* TASK GOAL: Your answer should be the full data, transcribed exactly, with no pictures in it.

Dataset entries
※ ※ ※

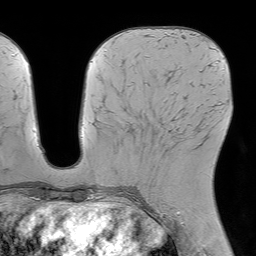
Breast MRI (dynamic contrast-enhanced), one axial slice; slice 27 of 64 in the series (ordered by position); cropped to one breast; dynamic contrast-enhanced series, time point 2 of 7 at this slice position (early post-contrast); 1.5 T; TE 4.6 ms, TR 7.2 ms; 2.5 mm slice thickness; 256 × 256 image matrix, field of view 230 × 230 mm. Female patient.
Structures marked on this image (semi-automatically segmented with operator editing):
- enhancing-tissue mask used for the functional tumour volume (all voxels passing the contrast-enhancement thresholds inside the analysis volume; usually the tumour): bounding box <163,144,197,152> (left, top, right, bottom; pixels)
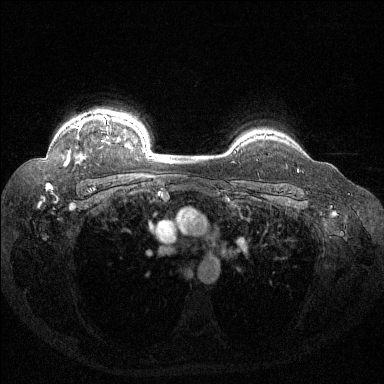
Breast MRI (dynamic contrast-enhanced), one axial slice; slice 111 of 144 in the series (ordered by position); dynamic contrast-enhanced series, time point 2 of 6 at this slice position (early post-contrast); 1.5 T; TE 1.6 ms, TR 4.4 ms; 1.2 mm slice thickness; 384 × 384 image matrix, field of view 360 × 360 mm. Female patient.
Structures marked on this image (semi-automatic segmentation, software-assisted and operator-edited):
- enhancing-tissue mask used for the functional tumour volume (all voxels passing the contrast-enhancement thresholds inside the analysis volume; usually the tumour): bounding box (x1, y1, x2, y2) in pixels: (64, 118, 131, 166)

※ ※ ※

* ANSWER SPACE:
Breast MRI (dynamic contrast-enhanced), one axial slice; slice 27 of 64 in the series (ordered by position); cropped to one breast; dynamic contrast-enhanced series, time point 2 of 7 at this slice position (early post-contrast); 1.5 T; TE 4.6 ms, TR 7.2 ms; 2.5 mm slice thickness; 256 × 256 image matrix, field of view 230 × 230 mm. Female patient.
Structures marked on this image (semi-automatically segmented with operator editing):
- enhancing-tissue mask used for the functional tumour volume (all voxels passing the contrast-enhancement thresholds inside the analysis volume; usually the tumour): bounding box <163,144,197,152> (left, top, right, bottom; pixels)
Breast MRI (dynamic contrast-enhanced), one axial slice; slice 111 of 144 in the series (ordered by position); dynamic contrast-enhanced series, time point 2 of 6 at this slice position (early post-contrast); 1.5 T; TE 1.6 ms, TR 4.4 ms; 1.2 mm slice thickness; 384 × 384 image matrix, field of view 360 × 360 mm. Female patient.
Structures marked on this image (semi-automatic segmentation, software-assisted and operator-edited):
- enhancing-tissue mask used for the functional tumour volume (all voxels passing the contrast-enhancement thresholds inside the analysis volume; usually the tumour): bounding box (x1, y1, x2, y2) in pixels: (64, 118, 131, 166)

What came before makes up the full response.